— Required work —
State how many lines in the material hold the string "size"; nothing besides that number is expected.
☆ ☆ ☆ ☆
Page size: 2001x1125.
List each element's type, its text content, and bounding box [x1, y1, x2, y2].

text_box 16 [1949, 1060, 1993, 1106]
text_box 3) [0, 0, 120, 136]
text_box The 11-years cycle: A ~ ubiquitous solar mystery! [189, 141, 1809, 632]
☆ ☆ ☆ ☆
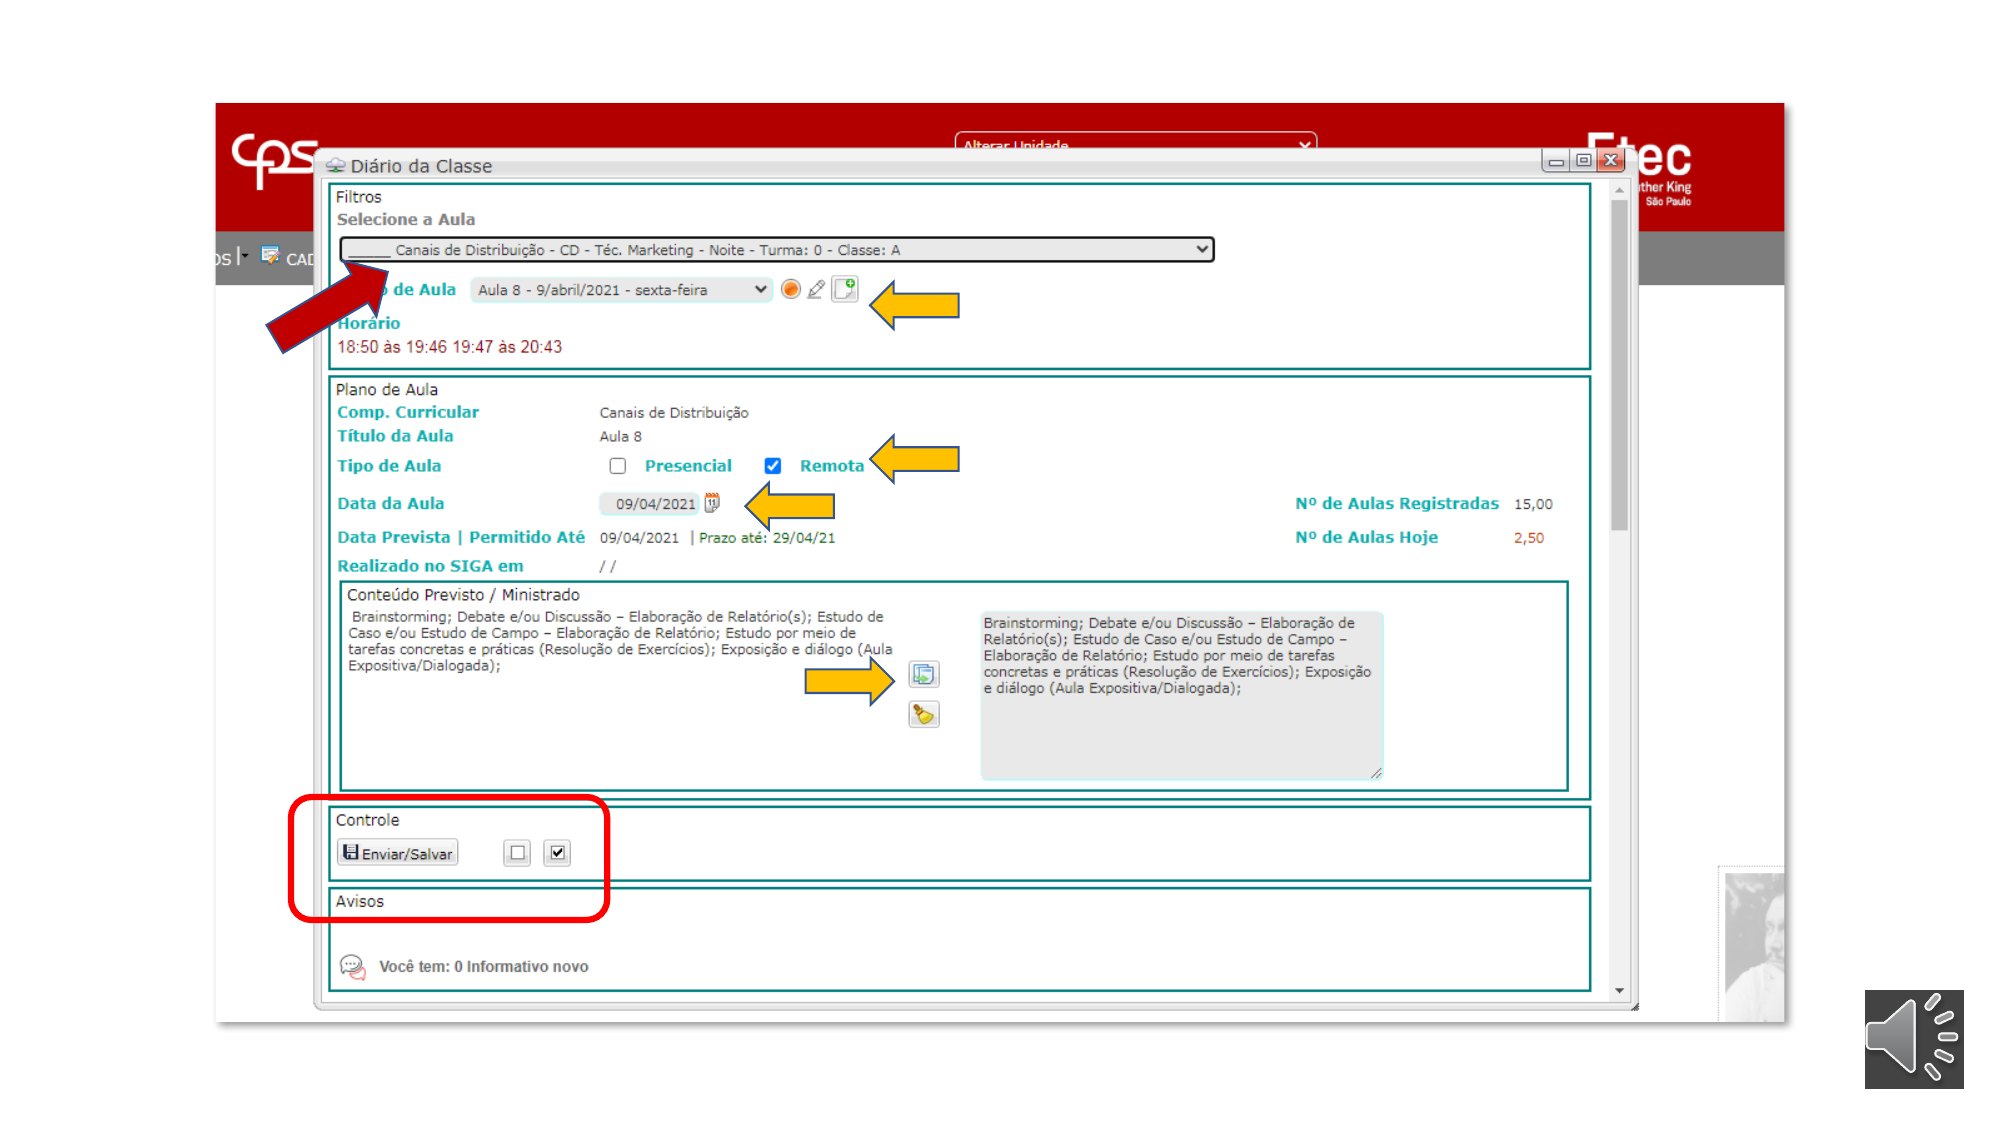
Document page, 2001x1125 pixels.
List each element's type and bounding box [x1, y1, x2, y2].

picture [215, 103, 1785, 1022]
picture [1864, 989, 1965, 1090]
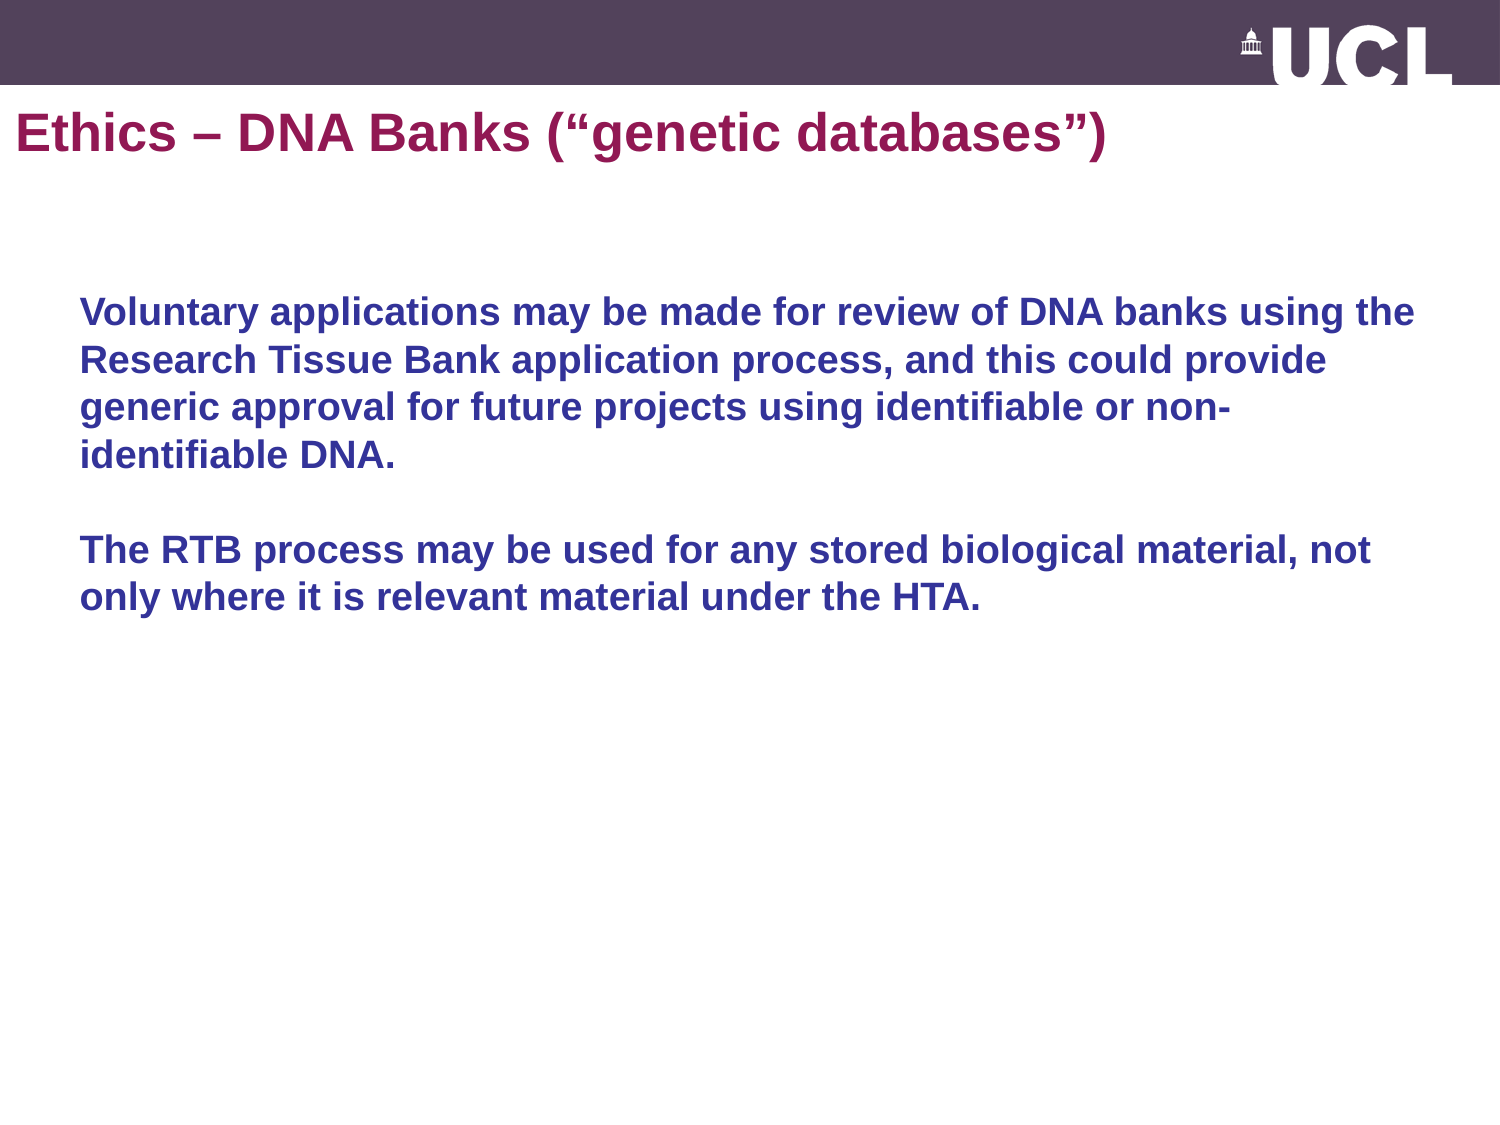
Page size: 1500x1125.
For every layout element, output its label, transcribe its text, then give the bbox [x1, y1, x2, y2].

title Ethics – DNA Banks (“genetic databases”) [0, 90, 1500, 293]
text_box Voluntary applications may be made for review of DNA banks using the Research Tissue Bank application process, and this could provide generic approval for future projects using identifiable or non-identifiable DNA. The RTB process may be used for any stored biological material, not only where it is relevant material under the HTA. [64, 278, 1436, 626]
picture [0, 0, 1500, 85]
☆ ☆ ☆ ☆
— Result of the task —
2